L’affermazione di Alemanno, riferita agli ultimi interventi del governo in materia di città metropolitane (l. 42 del 2009), è vera se si considera la questione solamente da un punto di vista legislativo. La prima legge che disciplina e introduce nell’ordinamento italiano le Città metropolitane è stata infatti la legge n. 142 del 8 giugno 1990, “Ordinamento delle autonomie locali”, in cui si è riconosciuto ufficialmente il ruolo di Città metropolitana ai Comuni di Torino, Milano, Venezia, Genova, Bologna, Firenze, Roma, Bari e Napoli e con la quale la Regione è stata autorizzata a “procedere alla delimitazione territoriale di ciascuna area metropolitana, sentiti i Comuni e le Province interessate, entro un anno dalla data di entrata della legge”. Tale provvedimento è stato modificato dalla legge n. 265 del 1999 e la n. 267 del 2000, “Testo Unico delle leggi sull’ordinamento degli enti locali”, che ha introdotto nuove modalità istitutive delle Città metropolitane.

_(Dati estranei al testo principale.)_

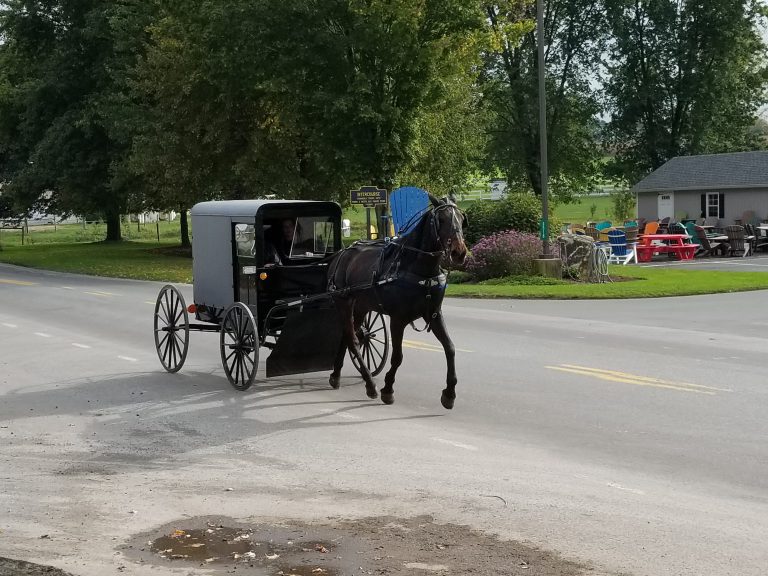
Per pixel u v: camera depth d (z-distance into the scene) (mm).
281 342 12047
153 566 6055
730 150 67812
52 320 21219
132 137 43250
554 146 64500
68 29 51188
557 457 8656
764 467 8148
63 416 11078
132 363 14898
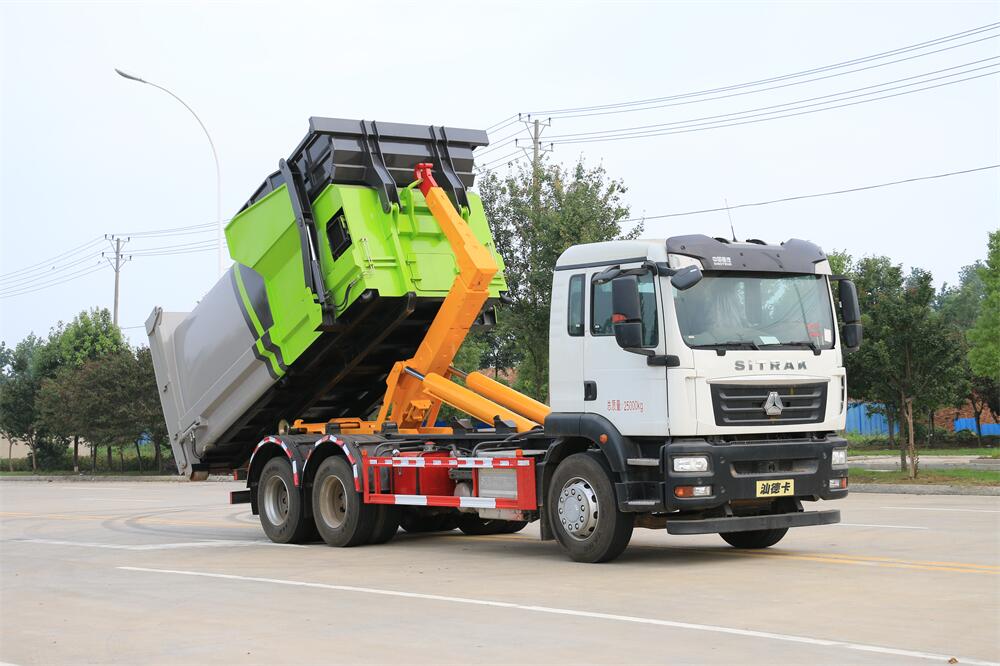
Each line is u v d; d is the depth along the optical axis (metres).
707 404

Nella Costituzione le città metropolitane fanno la loro comparsa nel 2001, con l’approvazione della legge costituzionale n.3 del 2001, che all’art. 1 riscrive l’articolo 114 della Costituzone stabilendo che “La Repubblica [italiana] è costituita dai Comuni, dalle Province, dalle Città metropolitane, dalle Regioni e dallo Stato.”
Tuttavia, se consideriamo la questione delle Città metropolitane e della riforma degli enti locali in senso più ampio, dobbiamo riconoscere che essa è entrata a far parte del dibattito pubblico e governativo già da molto prima degli anni ’90, come dimostrano il progetto di legge presentato dal deputato liberale Malagodi alla fine degli anni ’50, in cui si propone la riforma in senso metropolitano della Provincia di Milano, e la proposta di riforma dell’Ordinamento delle Autonomie Locali avanzata in parlamento negli ’80.
Insomma, vent’anni sì, ma solo ufficialmente: l’ “improvvisata” riforma risale agli anni ’60… “C’eri quasi”, Alemanno!